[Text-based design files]
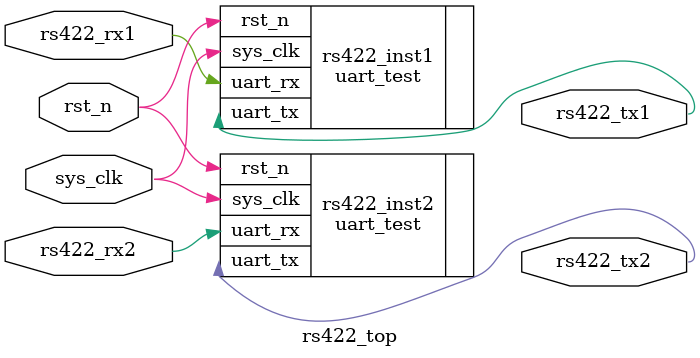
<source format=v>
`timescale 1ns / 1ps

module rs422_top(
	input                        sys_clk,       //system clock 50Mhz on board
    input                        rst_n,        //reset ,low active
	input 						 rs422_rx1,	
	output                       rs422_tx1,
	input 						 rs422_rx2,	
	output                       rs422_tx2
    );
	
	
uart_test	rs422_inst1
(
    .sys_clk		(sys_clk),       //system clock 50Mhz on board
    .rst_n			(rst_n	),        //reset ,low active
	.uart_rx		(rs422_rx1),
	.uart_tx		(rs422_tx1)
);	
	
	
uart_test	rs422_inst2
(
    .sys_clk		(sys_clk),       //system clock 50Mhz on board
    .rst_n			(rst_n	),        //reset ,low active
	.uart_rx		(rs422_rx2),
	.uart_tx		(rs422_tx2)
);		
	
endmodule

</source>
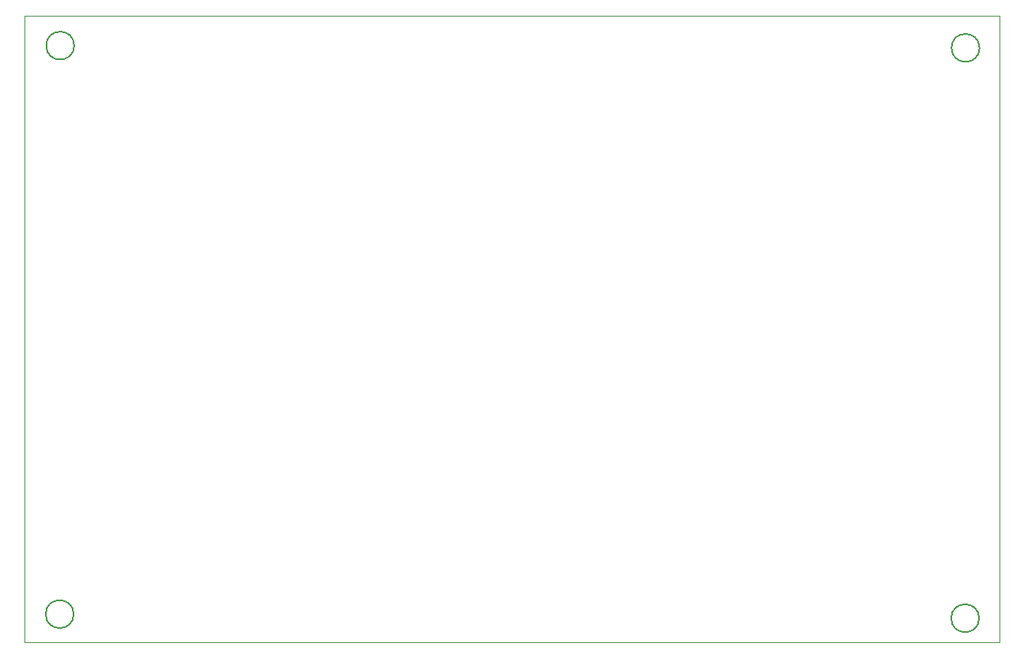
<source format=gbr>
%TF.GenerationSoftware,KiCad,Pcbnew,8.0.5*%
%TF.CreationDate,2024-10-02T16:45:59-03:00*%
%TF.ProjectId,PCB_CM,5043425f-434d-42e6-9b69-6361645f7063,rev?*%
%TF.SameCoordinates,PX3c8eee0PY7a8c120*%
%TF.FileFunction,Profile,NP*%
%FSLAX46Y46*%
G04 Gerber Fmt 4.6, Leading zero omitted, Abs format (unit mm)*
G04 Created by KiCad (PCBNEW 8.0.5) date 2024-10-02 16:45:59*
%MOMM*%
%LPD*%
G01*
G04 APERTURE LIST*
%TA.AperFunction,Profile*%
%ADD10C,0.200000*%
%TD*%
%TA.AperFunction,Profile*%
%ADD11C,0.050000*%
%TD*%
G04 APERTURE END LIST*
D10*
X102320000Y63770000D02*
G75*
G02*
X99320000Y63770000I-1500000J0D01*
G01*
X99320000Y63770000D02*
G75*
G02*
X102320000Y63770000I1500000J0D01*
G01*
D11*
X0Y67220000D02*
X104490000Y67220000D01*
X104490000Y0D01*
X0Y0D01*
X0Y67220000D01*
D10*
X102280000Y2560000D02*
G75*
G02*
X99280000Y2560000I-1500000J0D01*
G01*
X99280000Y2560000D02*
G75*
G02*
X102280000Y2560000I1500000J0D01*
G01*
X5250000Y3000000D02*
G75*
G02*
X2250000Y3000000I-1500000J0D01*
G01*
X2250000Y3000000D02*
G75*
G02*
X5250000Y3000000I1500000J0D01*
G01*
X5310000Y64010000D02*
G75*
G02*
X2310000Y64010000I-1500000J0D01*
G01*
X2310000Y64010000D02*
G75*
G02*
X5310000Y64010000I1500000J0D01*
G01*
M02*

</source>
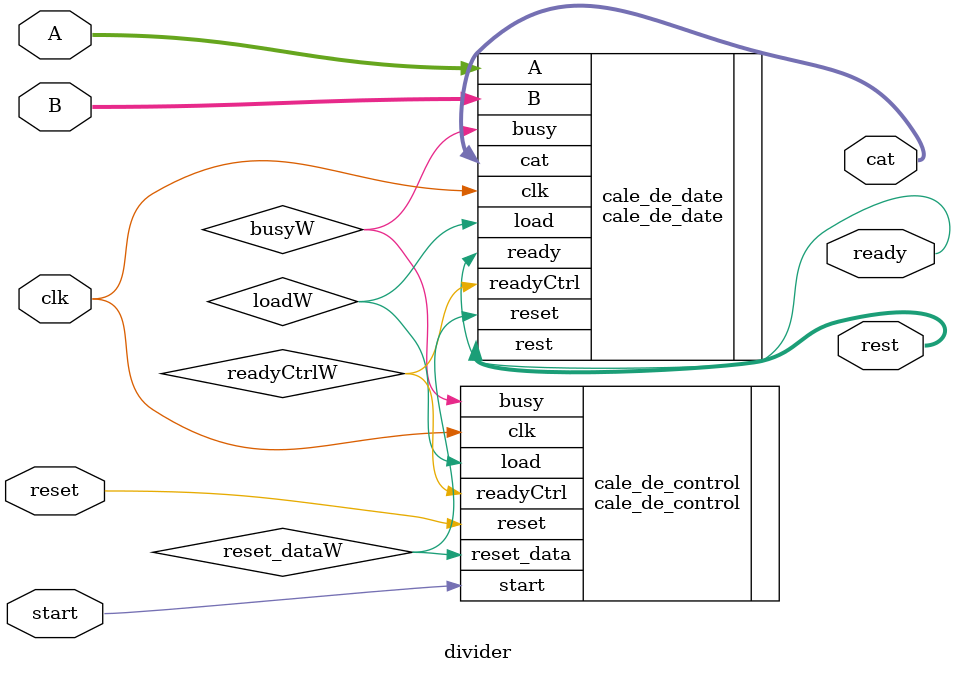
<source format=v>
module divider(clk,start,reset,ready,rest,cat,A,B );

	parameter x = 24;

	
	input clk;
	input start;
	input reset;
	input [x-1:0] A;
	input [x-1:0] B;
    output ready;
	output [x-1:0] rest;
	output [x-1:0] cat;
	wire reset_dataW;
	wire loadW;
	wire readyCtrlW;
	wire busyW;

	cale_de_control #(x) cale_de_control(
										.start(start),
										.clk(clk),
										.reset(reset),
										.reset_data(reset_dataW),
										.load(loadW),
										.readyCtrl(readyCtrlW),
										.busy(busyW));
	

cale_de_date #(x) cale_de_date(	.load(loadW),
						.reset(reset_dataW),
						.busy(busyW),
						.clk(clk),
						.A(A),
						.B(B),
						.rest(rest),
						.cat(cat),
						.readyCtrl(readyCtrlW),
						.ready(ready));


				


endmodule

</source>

→ DIRECTIONS
Set every record down again verbatim, without pictures.

→ ANSWER AREA
<source format=v>
`timescale 1ns / 1ps

module rs422_top(
	input                        sys_clk,       //system clock 50Mhz on board
    input                        rst_n,        //reset ,low active
	input 						 rs422_rx1,	
	output                       rs422_tx1,
	input 						 rs422_rx2,	
	output                       rs422_tx2
    );
	
	
uart_test	rs422_inst1
(
    .sys_clk		(sys_clk),       //system clock 50Mhz on board
    .rst_n			(rst_n	),        //reset ,low active
	.uart_rx		(rs422_rx1),
	.uart_tx		(rs422_tx1)
);	
	
	
uart_test	rs422_inst2
(
    .sys_clk		(sys_clk),       //system clock 50Mhz on board
    .rst_n			(rst_n	),        //reset ,low active
	.uart_rx		(rs422_rx2),
	.uart_tx		(rs422_tx2)
);		
	
endmodule

</source>
<source format=gbr>
%TF.GenerationSoftware,KiCad,Pcbnew,8.0.5*%
%TF.CreationDate,2024-10-02T16:45:59-03:00*%
%TF.ProjectId,PCB_CM,5043425f-434d-42e6-9b69-6361645f7063,rev?*%
%TF.SameCoordinates,PX3c8eee0PY7a8c120*%
%TF.FileFunction,Profile,NP*%
%FSLAX46Y46*%
G04 Gerber Fmt 4.6, Leading zero omitted, Abs format (unit mm)*
G04 Created by KiCad (PCBNEW 8.0.5) date 2024-10-02 16:45:59*
%MOMM*%
%LPD*%
G01*
G04 APERTURE LIST*
%TA.AperFunction,Profile*%
%ADD10C,0.200000*%
%TD*%
%TA.AperFunction,Profile*%
%ADD11C,0.050000*%
%TD*%
G04 APERTURE END LIST*
D10*
X102320000Y63770000D02*
G75*
G02*
X99320000Y63770000I-1500000J0D01*
G01*
X99320000Y63770000D02*
G75*
G02*
X102320000Y63770000I1500000J0D01*
G01*
D11*
X0Y67220000D02*
X104490000Y67220000D01*
X104490000Y0D01*
X0Y0D01*
X0Y67220000D01*
D10*
X102280000Y2560000D02*
G75*
G02*
X99280000Y2560000I-1500000J0D01*
G01*
X99280000Y2560000D02*
G75*
G02*
X102280000Y2560000I1500000J0D01*
G01*
X5250000Y3000000D02*
G75*
G02*
X2250000Y3000000I-1500000J0D01*
G01*
X2250000Y3000000D02*
G75*
G02*
X5250000Y3000000I1500000J0D01*
G01*
X5310000Y64010000D02*
G75*
G02*
X2310000Y64010000I-1500000J0D01*
G01*
X2310000Y64010000D02*
G75*
G02*
X5310000Y64010000I1500000J0D01*
G01*
M02*

</source>
<source format=v>
module divider(clk,start,reset,ready,rest,cat,A,B );

	parameter x = 24;

	
	input clk;
	input start;
	input reset;
	input [x-1:0] A;
	input [x-1:0] B;
    output ready;
	output [x-1:0] rest;
	output [x-1:0] cat;
	wire reset_dataW;
	wire loadW;
	wire readyCtrlW;
	wire busyW;

	cale_de_control #(x) cale_de_control(
										.start(start),
										.clk(clk),
										.reset(reset),
										.reset_data(reset_dataW),
										.load(loadW),
										.readyCtrl(readyCtrlW),
										.busy(busyW));
	

cale_de_date #(x) cale_de_date(	.load(loadW),
						.reset(reset_dataW),
						.busy(busyW),
						.clk(clk),
						.A(A),
						.B(B),
						.rest(rest),
						.cat(cat),
						.readyCtrl(readyCtrlW),
						.ready(ready));


				


endmodule

</source>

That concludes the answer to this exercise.